The bright magenta-and-yellow, battery-powered vehicles service the D-Link, the downtown Dallas bus route that transports riders to arts, entertainment, culture and dining seven days a week free.
Now it's pollution-free too.
The electric buses are partially funded by a $7.6 million grant from the Federal Transit Administration’s Low or No Emission Vehicle Deployment Program that also funded the infrastructure for two overhead chargers installed at the Convention Center Station. The seven 35-foot Proterra Catalyst models are manufactured in Greenville, S.C. and join DART’s electric light rail trains as zero-emission vehicles in DART’s transit fleet.

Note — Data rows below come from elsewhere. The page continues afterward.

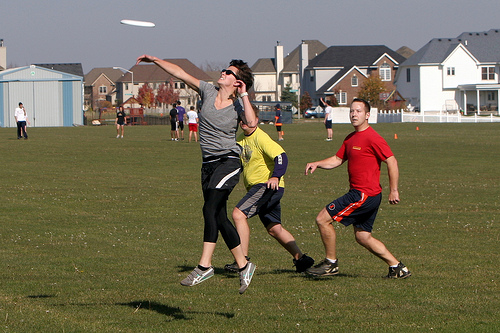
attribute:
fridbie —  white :
[118, 18, 155, 28]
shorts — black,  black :
[324, 186, 383, 233]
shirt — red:
[334, 127, 393, 197]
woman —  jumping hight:
[131, 49, 281, 294]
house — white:
[375, 43, 466, 117]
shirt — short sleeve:
[337, 129, 391, 201]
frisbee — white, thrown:
[120, 17, 155, 29]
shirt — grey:
[197, 80, 246, 157]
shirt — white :
[14, 107, 25, 121]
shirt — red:
[337, 124, 405, 204]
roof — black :
[404, 30, 482, 61]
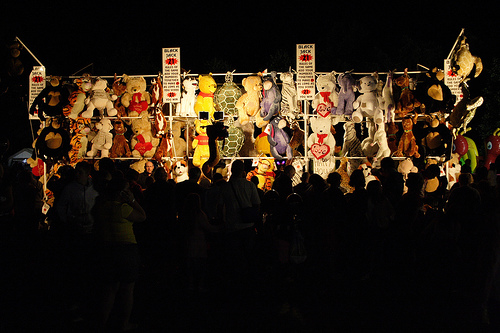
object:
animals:
[28, 73, 66, 116]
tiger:
[66, 76, 91, 115]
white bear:
[310, 71, 342, 116]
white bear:
[351, 71, 386, 121]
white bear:
[77, 75, 121, 119]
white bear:
[80, 115, 117, 159]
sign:
[294, 42, 317, 100]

Mark Ball, DART spokesperson, said that DART formerly used diesel buses, but presently operates 700 compressed natural gas buses, which cuts emissions by 68 percent.

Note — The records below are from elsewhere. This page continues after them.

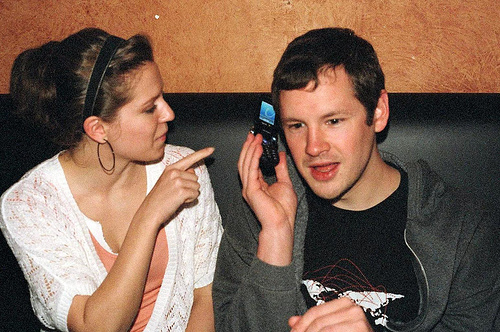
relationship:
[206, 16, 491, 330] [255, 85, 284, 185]
man on cell phone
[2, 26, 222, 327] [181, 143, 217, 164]
woman has finger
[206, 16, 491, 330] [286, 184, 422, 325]
man wears shirt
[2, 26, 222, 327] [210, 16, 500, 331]
woman pointing at man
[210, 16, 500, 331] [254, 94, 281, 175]
man on phone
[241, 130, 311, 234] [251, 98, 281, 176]
hand with cellphone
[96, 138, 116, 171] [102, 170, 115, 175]
earring casting shadow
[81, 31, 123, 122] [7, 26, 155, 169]
band holding hair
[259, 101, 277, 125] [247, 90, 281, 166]
screen built into cell phone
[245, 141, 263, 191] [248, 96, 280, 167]
finger holding cell phone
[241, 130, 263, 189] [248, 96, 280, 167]
finger holding cell phone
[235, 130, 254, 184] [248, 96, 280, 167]
finger holding cell phone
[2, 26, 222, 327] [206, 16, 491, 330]
woman pointing at man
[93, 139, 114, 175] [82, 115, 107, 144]
earring hanging from ear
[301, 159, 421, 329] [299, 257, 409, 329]
shirt with design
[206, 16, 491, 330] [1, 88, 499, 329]
man sitting on couch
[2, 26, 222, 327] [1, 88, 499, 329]
woman sitting on couch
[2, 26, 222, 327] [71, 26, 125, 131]
woman wears a headband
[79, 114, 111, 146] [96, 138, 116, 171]
ear has earring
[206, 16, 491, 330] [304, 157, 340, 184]
man has mouth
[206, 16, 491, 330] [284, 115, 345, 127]
man has eyes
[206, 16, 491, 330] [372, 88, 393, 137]
man has ear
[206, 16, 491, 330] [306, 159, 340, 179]
man has mouth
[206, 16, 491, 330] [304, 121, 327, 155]
man has nose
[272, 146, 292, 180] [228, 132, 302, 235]
thumb on cellphone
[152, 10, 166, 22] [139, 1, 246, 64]
spot on wall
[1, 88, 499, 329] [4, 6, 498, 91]
couch against wall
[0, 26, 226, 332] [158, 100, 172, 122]
woman has a nose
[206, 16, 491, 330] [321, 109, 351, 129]
man has eye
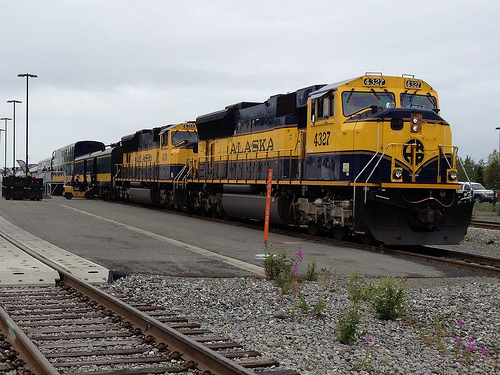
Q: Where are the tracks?
A: Under the train.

Ball said with the light rail system, the CNG buses and the new e-buses, DART has made significant strides to reduce emissions.
“We have actually focused on and expanded our clean fuel program for almost 20 years. We built and managed the city of Dallas street car, which is part electric and part battery, the first of its kind in the country,” explains Ball. “We set the pattern for other cities.”
The electric buses utilize six Toshiba lithium ion batteries on the bottom and two on the top and take about five minutes to charge, half the time it takes to refuel compressed natural gas-powered buses.
The e-buses are recharged at the Convention Center Station following each 19-mile loop, well within their 30-mile battery range. Bell said the biggest difference for bus drivers is learning how to pull the electric buses into the bay where the two overhead chargers are and make the connection.
“Thus far, as far as operation, there have been no issues, but the system is new,” says Ball.
Each electric bus costs $971,000; the compressed natural gas buses cost $480,000 each. Despite their higher cost, Ball says the e-buses are a nationwide trend.
"It’s not just Dallas that’s going electric. Last month the Chicago Transit Agency announced a $32 million deal with Proterra to purchase 20 electric buses," said Ball. "Electric buses can also be found in Albuquerque, N.M., Stockton, Calif., Greensboro, N.C., Salt Lake City and other cities."
Morgan Lyons, assistant vice president of external relations for DART, said that one of the biggest benefits of the buses is that they could improve air quality.
“Anytime you’re able to bring in a vehicle that produces zero emissions and are able to move hundreds of people a day, that’s pretty significant.”